- #1

MostlyHarmless

- 345

- 15

Let ##p## be a polynomial over a base field ##\mathbb{F}##. Let ##\mathbb{K}=\mathbb{F}(\alpha)## where ##\alpha \not\in\mathbb{F}## and ##\alpha## is a root of p. Now, suppose ##p## splits over ##\mathbb{K}##. Then ##\mathbb{K}## is the splitting field of ##p##. (?)

Is this argument sound? It seems like if it were, this is something that might have been mentioned in our discussion of splitting fields.

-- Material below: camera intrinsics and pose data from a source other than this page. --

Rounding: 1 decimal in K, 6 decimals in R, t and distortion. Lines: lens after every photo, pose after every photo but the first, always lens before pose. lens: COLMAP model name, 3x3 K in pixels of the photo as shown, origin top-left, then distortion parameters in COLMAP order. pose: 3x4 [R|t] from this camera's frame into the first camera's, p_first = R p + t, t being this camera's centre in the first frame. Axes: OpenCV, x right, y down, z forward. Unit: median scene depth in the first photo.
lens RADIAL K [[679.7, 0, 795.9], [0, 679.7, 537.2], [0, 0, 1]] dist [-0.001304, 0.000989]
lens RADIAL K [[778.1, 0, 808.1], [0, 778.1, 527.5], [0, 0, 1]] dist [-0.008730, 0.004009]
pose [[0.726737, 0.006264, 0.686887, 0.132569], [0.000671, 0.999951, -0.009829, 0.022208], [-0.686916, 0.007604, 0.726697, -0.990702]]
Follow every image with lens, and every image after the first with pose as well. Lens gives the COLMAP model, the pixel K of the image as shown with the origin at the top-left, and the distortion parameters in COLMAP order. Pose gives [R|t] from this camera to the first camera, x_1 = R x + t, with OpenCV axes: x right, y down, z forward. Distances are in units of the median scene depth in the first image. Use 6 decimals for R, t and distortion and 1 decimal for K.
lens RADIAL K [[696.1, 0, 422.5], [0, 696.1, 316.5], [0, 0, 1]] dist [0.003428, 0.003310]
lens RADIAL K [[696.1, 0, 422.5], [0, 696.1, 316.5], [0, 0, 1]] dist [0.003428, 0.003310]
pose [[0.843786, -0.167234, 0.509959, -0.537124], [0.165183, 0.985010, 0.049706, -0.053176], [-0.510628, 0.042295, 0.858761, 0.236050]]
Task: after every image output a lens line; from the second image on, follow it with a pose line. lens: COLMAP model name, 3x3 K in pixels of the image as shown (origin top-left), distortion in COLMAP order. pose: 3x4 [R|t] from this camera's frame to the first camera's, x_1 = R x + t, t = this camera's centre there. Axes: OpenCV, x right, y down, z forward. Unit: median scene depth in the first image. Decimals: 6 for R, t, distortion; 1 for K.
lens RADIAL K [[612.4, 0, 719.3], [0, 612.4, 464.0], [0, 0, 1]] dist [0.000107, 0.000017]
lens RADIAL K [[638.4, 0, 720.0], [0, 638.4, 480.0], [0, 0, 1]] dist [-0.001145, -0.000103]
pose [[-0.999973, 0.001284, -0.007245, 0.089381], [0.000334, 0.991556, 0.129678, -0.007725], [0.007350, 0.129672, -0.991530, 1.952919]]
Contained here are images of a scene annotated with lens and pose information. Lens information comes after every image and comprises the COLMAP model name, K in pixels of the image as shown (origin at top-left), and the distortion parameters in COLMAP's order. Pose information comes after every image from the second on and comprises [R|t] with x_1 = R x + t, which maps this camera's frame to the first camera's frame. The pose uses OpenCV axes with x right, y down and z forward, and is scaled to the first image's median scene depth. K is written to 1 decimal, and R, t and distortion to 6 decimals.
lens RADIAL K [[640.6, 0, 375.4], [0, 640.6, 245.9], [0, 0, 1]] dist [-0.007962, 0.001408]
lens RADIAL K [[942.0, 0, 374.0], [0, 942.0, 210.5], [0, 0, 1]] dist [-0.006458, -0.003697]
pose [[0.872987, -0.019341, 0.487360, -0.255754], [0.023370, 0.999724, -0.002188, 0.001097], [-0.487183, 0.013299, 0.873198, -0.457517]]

__Proof.__Let ##\mathbb{L}## be the splitting field of ##p## over ##\mathbb{F}##. Then ##\mathbb{L} \subseteq \mathbb{K}## since ##p## splits over ##\mathbb{K}##. Now, ##\alpha \in \mathbb{L}##, but by definition ##\mathbb{K} =\mathbb{F}(\alpha)## is the smallest field containing ##\mathbb{F}## and ##\alpha##. So ##\mathbb{K} \subseteq \mathbb{L}##. So mutual containment is established and ##\mathbb{L} = \mathbb{K}##. //Is this argument sound? It seems like if it were, this is something that might have been mentioned in our discussion of splitting fields.